Potongan Dokumen =>
▼
Peringatan maulid nabi kali ini, aku hanya mengurung diri di kamar
sempit. Bermain dengan kesendirian bisu yang tak kunjung aku nikmati. Berbeda
dengan sebelumnya, dimana aku masih bergelut dengan berbagai animo refleksitas
di lapangan, organisasi, komunitas ku ajak teman-teman, sekelompok kawan untuk
duduk melingkar, bersila, menikmati kekhusukan hati dengan bersama-sama
melantunkan shalawat nabi. Al-barjanzi, Shalawat Burdah dan lain-lain. Diiringi
hadrah, sejenis alat rebana yang biasanya digunakan untuk mengiringi lagu-lagu
shalawat atau dalam suatu kebudayaan masyarakat, hadrah juga dipakai untuk ngarak
orang sunatan atau upacara perkawinan.
Biasanya, satu sampai dua jam kami Diba’an. Setelah itu dilanjutkan
dengan makan-makan, cangkru’an sejenak sambil kebal-kebulDji Sam Soe.
Sesederhana inilah kami meluapkan cinta kami kepada Rasulullah. Kami belum
mampu mencapai maqam tinggi dimana segala refleksi hidup sesungguhnya sudah
dicontohkan Nabi kepada umatnya, dimana umat islam harus mengeksekusi contoh
perilaku nabi untuk diimplementasikan dalam kehidupan sehari-hari. Namun, aku
hanyalah berandal yang hanya bisa berceloteh siang dan malam tanpa tahu apa
sesungguhnya yang kucelotehkan itu.
▲
Butir Tugas 1 =>
Jawab pertanyaan berikut berdasarkan tulisan tentang peringatan maulid nabi:
(a) Pada peringatan maulid nabi kali ini, di mana aku berada?
(b) Berapa lama biasanya mereka Diba'an?
(c) Dalam suatu kebudayaan masyarakat, untuk apa lagi hadrah dipakai?
Butir Tugas 2 =>
Teruskan tulisan tentang peringatan maulid nabi mulai dari kalimat terakhirnya.

Data =>
▼
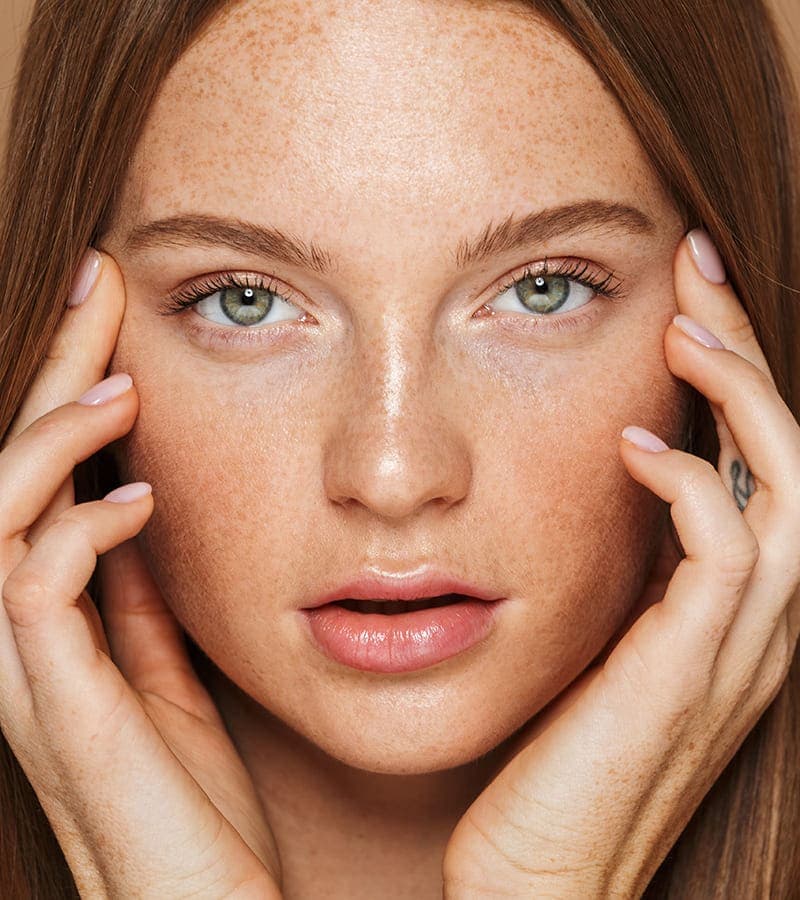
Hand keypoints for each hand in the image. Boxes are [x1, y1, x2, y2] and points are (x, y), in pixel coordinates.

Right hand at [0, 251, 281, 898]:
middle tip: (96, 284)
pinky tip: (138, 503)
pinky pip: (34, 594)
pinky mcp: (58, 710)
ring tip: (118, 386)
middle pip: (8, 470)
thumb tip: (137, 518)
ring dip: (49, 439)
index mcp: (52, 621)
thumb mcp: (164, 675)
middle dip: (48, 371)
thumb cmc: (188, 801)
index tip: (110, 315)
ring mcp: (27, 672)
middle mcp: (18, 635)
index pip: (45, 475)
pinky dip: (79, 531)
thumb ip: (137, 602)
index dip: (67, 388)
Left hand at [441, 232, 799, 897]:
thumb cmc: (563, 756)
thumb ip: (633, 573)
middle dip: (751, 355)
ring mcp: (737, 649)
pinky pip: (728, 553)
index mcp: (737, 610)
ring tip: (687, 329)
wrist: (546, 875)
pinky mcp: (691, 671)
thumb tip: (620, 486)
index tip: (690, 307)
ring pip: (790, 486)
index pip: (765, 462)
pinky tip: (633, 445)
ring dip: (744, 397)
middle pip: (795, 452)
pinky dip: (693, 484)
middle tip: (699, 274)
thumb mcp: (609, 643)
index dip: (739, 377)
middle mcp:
▲
Hasil Latihan 1 =>
(a) Mengurung diri di kamar sempit.
(b) Satu sampai dua jam.
(c) Untuk ngarak orang sunatan atau upacara perkawinan.

Hasil Latihan 2 =>
Anta Syamsun Anta Badrun kau adalah matahari dan rembulan. Hatiku gemetar mendengar lantunan
itu. dalam arti sesungguhnya, tak akan padam sinar matahari menerangi dunia.
Begitu rupa kita disinari oleh cahaya wahyu yang Tuhan titipkan pada Muhammad.
Sinar akhlak, ilmu pengetahuan, rahasia semesta, juklak kehidupan yang hakiki
hingga hitungan matematis tentang rahasia Tuhan yang begitu luas bak samudra.
Namun sinar Muhammad seakan pudar oleh kenistaan diri kita sendiri. Kita bangga
dan mengagung-agungkan beliau, tapi menguburnya hidup-hidup dalam teks sejarah.
Pujian kita lantunkan, tapi legitiminasi nilai moral kita sampingkan.
Tak apalah, aku hanya manusia awam yang belum bisa sepenuhnya
mengambil sikap tegas untuk meneladani cara hidup Nabi. Yang aku bisa hanyalah
selalu melantunkan pujian kepadanya, bershalawat untuknya. Ya rabbi shalli
ala Muhammad ya rabbi salli ala’hi wasallim.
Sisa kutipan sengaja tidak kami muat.